Furthermore, it should be understood that although the present description refers to embodiments, not every embodiment may contain only a single embodiment, and such description is for clarity only, and those skilled in the art should integrate the description, and the embodiments may be combined as appropriate to form other embodiments understood by those skilled in the art.

Claims

1. A myrtle ketone derivative is characterized in that the myrtle ketone derivative is a compound shown as a formula (I), an optical isomer, an enantiomer, a diastereoisomer, a racemate and pharmaceutically acceptable salts thereof,

wherein:

2. The method of claim 1Myrtle ketone derivative characterized in that R is¹、R²Independently selected from C5-C10 straight chain, C5-C10 branched chain, C3-C6 naphthenic base, aromatic ring, substituted aromatic ring and C5-C10 halogenated alkyl.

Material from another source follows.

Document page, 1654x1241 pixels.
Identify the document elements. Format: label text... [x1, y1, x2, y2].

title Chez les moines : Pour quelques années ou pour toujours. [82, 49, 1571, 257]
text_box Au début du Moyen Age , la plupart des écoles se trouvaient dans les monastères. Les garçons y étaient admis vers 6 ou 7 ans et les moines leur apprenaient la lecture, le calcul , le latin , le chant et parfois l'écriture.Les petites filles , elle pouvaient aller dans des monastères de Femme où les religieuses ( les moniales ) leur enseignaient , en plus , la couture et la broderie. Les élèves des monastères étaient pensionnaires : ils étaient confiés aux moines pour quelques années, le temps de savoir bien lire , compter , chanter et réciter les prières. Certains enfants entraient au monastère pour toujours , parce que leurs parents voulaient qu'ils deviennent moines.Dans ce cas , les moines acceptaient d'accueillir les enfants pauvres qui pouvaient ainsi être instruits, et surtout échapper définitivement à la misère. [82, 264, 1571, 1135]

3. A myrtle ketone derivative according to claim 1, wherein the substituted aromatic ring is a substituted benzene ring; preferably, the substituent of the substituted aromatic ring is selected from C1-C12 straight chain, C1-C12 branched chain, aromatic ring, halogen, nitro, hydroxyl and amino.

4. A myrtle ketone derivative according to claim 1, wherein R is¹And R²Meanwhile, the substituted benzene ring is C5-C10 straight chain, C5-C10 branched chain, C3-C6 naphthenic base, C5-C10 halogenated alkyl, benzene ring or substituted benzene ring, wherein the substituent of the substituted benzene ring is selected from C1-C12 straight chain, C1-C12 branched chain, aromatic ring, halogen, nitro, hydroxyl and amino.

5. A myrtle ketone derivative according to claim 1, which is selected from the following compounds:

6. a myrtle ketone derivative according to claim 1, which is selected from the following compounds:

7. a process for preparing a myrtle ketone derivative according to claim 1, wherein the synthesis route is as follows:

wherein:

8. Use of a myrtle ketone derivative according to any one of claims 1 to 6 for the preparation of a medicament for the treatment or prevention of an infectious disease comprising MRSA, a gram-positive coccal infection or a gram-positive bacillal infection.

9. An antibacterial agent comprising any one of the compounds of the myrtle ketone derivatives according to any one of claims 1 to 6 as an active ingredient, and a pharmaceutically acceptable carrier.

10. The antibacterial agent according to claim 9, wherein the antibacterial agent is an agent against Methicillin-resistant Staphylococcus aureus (MRSA), Staphylococcus aureus, Bacillus cereus, p.acnes, e.faecalis, s.epididamides, e.coli, s.typhimurium or s.dysseniae bacteria.